10 POPULAR CONSPIRACY THEORIES

1. The Mafia theory: Attorney General Robert F. Kennedy was conducting aggressive prosecutions and deportations of mobsters. Killing his brother put an end to that.

2. The LBJ theory: Vice President Lyndon B. Johnson had the most to gain from JFK’s murder. He and Robert Kennedy hated each other. Johnson feared the Kennedy brothers planned to dump him from the Democratic ticket in 1964. But he and his fellow conspirators struck first.

3. The anti-Castro Cubans theory: Many “freedom fighters” died in the failed Bay of Pigs invasion of 1961. Cuban exiles living in the United States exiles never forgave JFK for failing to provide close air support for the invasion. So they had him killed.

4. The CIA theory: JFK and the CIA had their differences throughout his thousand days in office. CIA leaders feared that the president might disband the agency, especially after the CIA-sponsored Bay of Pigs fiasco. So they engineered his murder.

5. The Israelis theory: JFK did not support Israel’s drive to build nuclear weapons. The Israelis believed Joe Kennedy, the president’s father, was anti-Semitic and wielded influence over his son. LBJ reversed U.S. policy on Israeli nuclear arms once he became president.

6. The KGB theory: Russia was humiliated when its leaders backed down during the Cuban missile crisis of 1962. Oswald became a KGB operative after his defection to the Soviet Union in 1959. The Soviets “programmed” him to kill JFK.

7. The UFO cover-up theory: JFK wrote a letter to the CIA demanding to see secret UFO files. The insistent president might have leaked information about secret aerospace projects. He had to be silenced.

8. The Texas oil magnates theory: JFK planned to reduce or eliminate the oil depletion allowance, which brought millions in profits to oil producers. The oilmen made sure LBJ, a supporter of the depletion allowance, became president.

9. The J. Edgar Hoover theory: He hated his boss, Robert Kennedy, and didn’t think the Kennedys gave him the respect he deserved. Hoover and Johnson were old friends. So Hoover made sure LBJ became president.

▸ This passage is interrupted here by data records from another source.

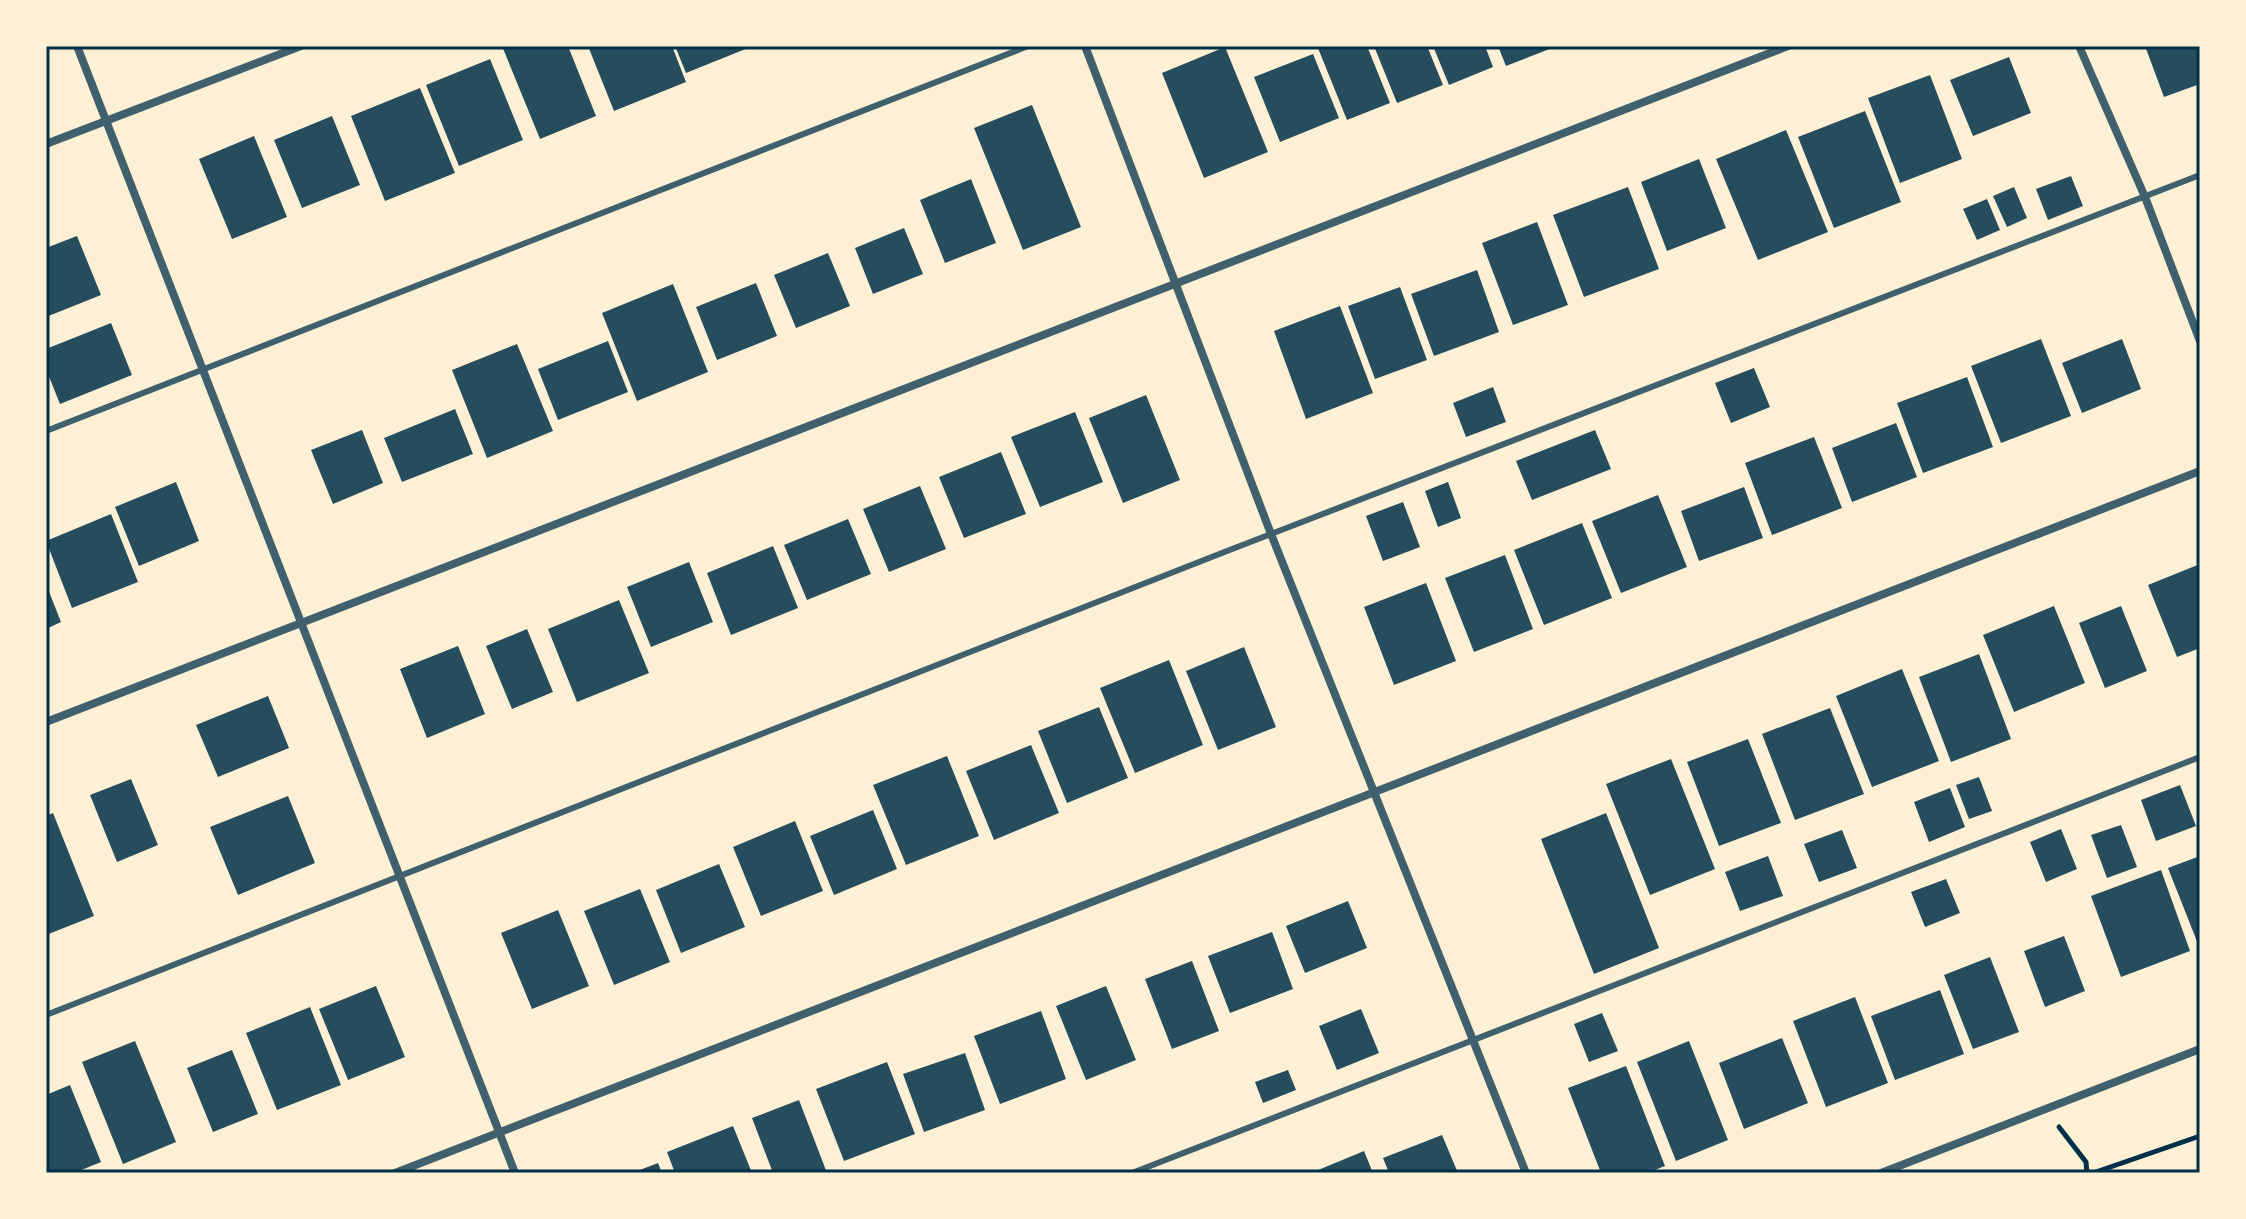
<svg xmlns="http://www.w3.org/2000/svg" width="2246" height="1219" viewBox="0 0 2246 1219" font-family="Raleway,sans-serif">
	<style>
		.building { fill: #264d5e }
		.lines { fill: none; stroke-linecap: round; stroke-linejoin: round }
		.path { stroke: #003049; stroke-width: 5 }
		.service { stroke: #3f606c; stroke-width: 6 }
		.minor { stroke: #3f606c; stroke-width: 8 }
		.neatline { fill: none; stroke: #003049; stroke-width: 3 }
	</style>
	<rect width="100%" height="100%" fill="#fdf0d5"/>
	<g class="building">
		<polygon points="502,46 568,46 596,116 540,139"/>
		<polygon points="588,46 672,46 686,82 614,111"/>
		<polygon points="675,46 753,46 686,73"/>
		<polygon points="1321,46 1367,46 1390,103 1347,120 1318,48"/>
		<polygon points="1374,46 1427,46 1443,85 1397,103"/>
		<polygon points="1433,46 1485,46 1493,67 1449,85"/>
		<polygon points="1498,46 1557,46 1506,66"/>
		<polygon points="2145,46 2200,46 2200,84 2164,97"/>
		<polygon points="1225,47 1268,152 1204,178 1162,73"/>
		<polygon points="1313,54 1339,118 1280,142 1254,77"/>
		<polygon points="2009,57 2031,113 1973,136 1950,80"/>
		<polygon points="490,59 523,140 459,166 426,85"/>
		<polygon points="1930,75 1962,159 1900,183 1868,98"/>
		<polygon points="420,88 455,173 385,201 351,116"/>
		<polygon points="1032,105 1081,227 1023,250 974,128"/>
		<polygon points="1865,111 1901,202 1834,228 1798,137"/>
		<polygon points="332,116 360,185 302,208 274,140"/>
		<polygon points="1786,130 1828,232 1758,260 1716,159"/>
		<polygon points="254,136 287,217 232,239 199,159"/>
		<polygon points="1699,159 1726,228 1667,251 1641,182"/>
		<polygon points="2071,176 2083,206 2048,220 2036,189"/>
		<polygon points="971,179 996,243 945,263 920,200"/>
		<polygon points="1628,187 1659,269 1584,297 1553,215"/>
		<polygon points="2014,187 2027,218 2007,227 1993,196"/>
		<polygon points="1987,199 2000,230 1977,240 1963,209"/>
		<polygon points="1537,222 1568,305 1513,325 1482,243"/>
		<polygon points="904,228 923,274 873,294 855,248"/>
		<polygon points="77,236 101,295 46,317 46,248"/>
		<polygon points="828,253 850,306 796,328 774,275"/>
		<polygon points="1477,270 1499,332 1434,356 1411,294"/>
		<polygon points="756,283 777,336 717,360 696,307"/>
		<polygon points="673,284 708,372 637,401 602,313"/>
		<polygon points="1400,287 1427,360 1375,379 1348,306"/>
		<polygon points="1340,306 1373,393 1306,419 1274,331"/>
		<polygon points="111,323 132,375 60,404 46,369 46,349"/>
		<polygon points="2041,339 2071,416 2001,443 1971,366"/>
		<polygon points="2122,339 2141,389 2082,413 2062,363"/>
		<polygon points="608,341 628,392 558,420 538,369"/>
		<polygon points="517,344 553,431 487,458 452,370"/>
		<polygon points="1754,368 1770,407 1731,423 1715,383"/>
		<polygon points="1967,377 1993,447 1923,473 1897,403"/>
		<polygon points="1493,387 1506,422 1466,437 1453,403"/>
		<polygon points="1146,395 1180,480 1123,503 1089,418"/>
		<polygon points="455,409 473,454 402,482 384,438"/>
		<polygon points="1075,412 1103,482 1040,507 1011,437"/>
		<polygon points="1896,423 1917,477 1852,502 1832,448"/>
		<polygon points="362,430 383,483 333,504 311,450"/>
		<polygon points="1595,430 1611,469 1532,500 1516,461"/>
		<polygon points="1814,437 1842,508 1772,535 1745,463"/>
		<polygon points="1001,452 1026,514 964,538 939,477"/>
		<polygon points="176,482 199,541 139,566 115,507"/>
		<polygon points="1448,482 1461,518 1438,527 1425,491"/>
		<polygon points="920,486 946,549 889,572 863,509"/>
		<polygon points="1744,487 1763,538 1699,561 1681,511"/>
		<polygon points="1658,495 1687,567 1621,593 1592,521"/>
		<polygon points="1403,502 1420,547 1383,561 1366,516"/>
		<polygon points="111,514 138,582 72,608 46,541"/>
		<polygon points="848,519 871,574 807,600 784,545"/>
		<polygon points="1582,523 1612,598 1544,625 1514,550"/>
		<polygon points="773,546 798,608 731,635 707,573"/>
		<polygon points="1505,555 1533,629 1474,652 1445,578"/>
		<polygon points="689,562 713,622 651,647 627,587"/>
		<polygon points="2200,564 2200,648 2177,657 2148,585"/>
		<polygon points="1426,583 1456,661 1394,685 1364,607"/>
		<polygon points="46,584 61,622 46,629"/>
		<polygon points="619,600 649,673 577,702 548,629"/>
		<polygon points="2054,606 2085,683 2014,712 1983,635"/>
		<polygon points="2121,606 2147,671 2105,688 2079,623"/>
		<polygon points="527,629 553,692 512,709 486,646"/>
		<polygon points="458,646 485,714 427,738 400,669"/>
		<polygon points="1244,647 1276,727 1218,750 1186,671"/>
		<polygon points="1979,654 2011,739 1951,762 1919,677"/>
		<polygon points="1169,660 1203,745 1135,773 1100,688"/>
		<polygon points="1902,669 1939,761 1872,787 1836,696"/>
		<polygon points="268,696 289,748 218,777 196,725"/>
		<polygon points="1099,707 1128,778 1067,803 1038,731"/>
		<polygon points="1830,708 1864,794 1795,820 1762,734"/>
		<polygon points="1748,739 1781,823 1719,846 1687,762"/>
		<polygon points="1031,745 1059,813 994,840 966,771"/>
		<polygon points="947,756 979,836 906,865 873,785"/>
		<polygon points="1671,759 1715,869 1650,895 1606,784"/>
		<polygon points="1979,777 1992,811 1969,819 1956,785"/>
		<polygon points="131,779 158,845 117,862 90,795"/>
		<polygon points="2180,785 2196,826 2156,841 2141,800"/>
		<polygon points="1950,788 1965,827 1929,842 1914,802"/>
		<polygon points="288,796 315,863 238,895 210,827"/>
		<polygon points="873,810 897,869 834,895 810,836"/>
		<polygon points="53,813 94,916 46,935 46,816"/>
		<polygon points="1606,813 1659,948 1594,974 1541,839"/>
		<polygon points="795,821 823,891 761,916 733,847"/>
		<polygon points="2121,825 2137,867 2107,878 2091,835"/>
		<polygon points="2061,829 2077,869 2046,882 2030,842"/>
		<polygon points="1842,830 1857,868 1819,882 1804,844"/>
		<polygon points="1768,856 1783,896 1740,911 1725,872"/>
		<polygon points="2200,856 2200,949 2168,868"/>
		<polygon points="719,864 745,927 681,953 656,890"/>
		<polygon points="2161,870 2190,951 2121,977 2091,896"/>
		<polygon points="1946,879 1960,913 1925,927 1911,892"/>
		<polygon points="640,889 670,962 614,985 584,911"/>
		<polygon points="1348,901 1367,948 1305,973 1286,926"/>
		<polygon points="558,910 589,986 532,1009 501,933"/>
		<polygon points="1272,932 1293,989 1230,1013 1208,956"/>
		<polygon points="2064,936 2085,991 2045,1007 2024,951"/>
		<polygon points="1990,957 2019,1032 1973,1049 1944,975"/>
		<polygon points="1192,961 1219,1031 1172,1049 1145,979"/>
		<polygon points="376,986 405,1057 348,1080 319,1009"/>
		<polygon points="1106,986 1136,1060 1086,1080 1056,1006"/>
		<polygon points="1940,990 1964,1054 1895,1080 1871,1016"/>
		<polygon points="1855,997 1888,1083 1826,1107 1793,1021"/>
		<polygon points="310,1007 341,1085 277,1110 246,1033"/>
		<polygon points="1361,1009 1379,1053 1337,1070 1319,1026"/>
		<polygon points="1041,1011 1066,1079 1000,1104 974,1036"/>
		<polygon points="1602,1013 1618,1051 1589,1062 1574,1024"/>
		<polygon points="1782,1038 1808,1103 1744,1129 1719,1063"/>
		<polygon points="135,1041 176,1142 123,1164 82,1062"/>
		<polygon points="1689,1041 1728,1140 1676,1161 1637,1062"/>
		<polygon points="232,1050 258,1114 213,1132 187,1068"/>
		<polygon points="965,1053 985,1110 924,1132 903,1074"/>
		<polygon points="887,1062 915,1134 844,1161 816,1089"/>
		<polygon points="1626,1066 1665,1166 1647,1173 1601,1173 1568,1088"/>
		<polygon points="1288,1070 1296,1090 1263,1103 1255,1082"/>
		<polygon points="70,1085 101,1162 74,1173 46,1173 46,1095"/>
		<polygon points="799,1100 827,1173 773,1173 752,1118"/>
		<polygon points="733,1126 752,1173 675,1173 667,1152"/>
		<polygon points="1442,1135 1458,1173 1389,1173 1383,1158"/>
		<polygon points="1364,1151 1373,1173 1311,1173"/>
		<polygon points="658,1163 662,1173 632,1173"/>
	</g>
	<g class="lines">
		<g class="path">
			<polyline points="2059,1127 2086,1162 2087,1173"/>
			<polyline points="2093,1173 2200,1136"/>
		</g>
		<g class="service">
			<polyline points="46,431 1028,46"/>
			<polyline points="46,1015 1227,551 2200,175"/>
			<polyline points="1132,1173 2200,757"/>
		</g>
		<g class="minor">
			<polyline points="77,46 515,1173"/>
			<polyline points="1085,46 1271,534 1526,1173"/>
			<polyline points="2079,46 2145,197 2200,341"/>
			<polyline points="46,144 301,46"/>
			<polyline points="46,722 1788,46"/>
			<polyline points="395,1173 2200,471"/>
			<polyline points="1881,1173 2200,1049"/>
		</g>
	</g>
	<rect width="2246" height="1219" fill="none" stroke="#fdf0d5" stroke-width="96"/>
	<rect x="48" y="48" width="2150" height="1123" class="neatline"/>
</svg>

10. The Secret Service theory: Agent George Hickey accidentally shot JFK in the back of the head from the car behind the presidential limousine. The Secret Service covered up the horrible accident.

2 comments:

Anonymous said...

What's really revealing is that old arguments in favor of Cyril Wecht's magic bullet theory have virtually shriveled up and blown away. Not even the most prominrnt CTers want to espouse that ridiculous notion out of fear of the sound of laughter drowning them out. But what is more maddening is that one stills hears that from many others, which provides us proof that they really haven't made any attempt at researching what is perhaps the simplest of all the facts to comprehend: one bullet from one rifle traveling in a perfect trajectory high-to-low to hit two men.

Anonymous said...

A bullet fired from the grassy knoll would have struck Kennedy in the side of his head. As for Kennedy being 'flung back' by a 'front shot' this is not the way a body reacts to being hit. Most shooting victims drop down in place, or fall toward the shooter. Look at the newsreels taken on the Normandy beaches and the American soldiers hit fall forward, toward the German positions. I grant a double barrel shotgun discharged at point blank range into a victim would,in all probability, knock the victim back in true Hollywood fashion. But I hold that isn't certain. I was in the Army for six years, know weapons and the damage they do.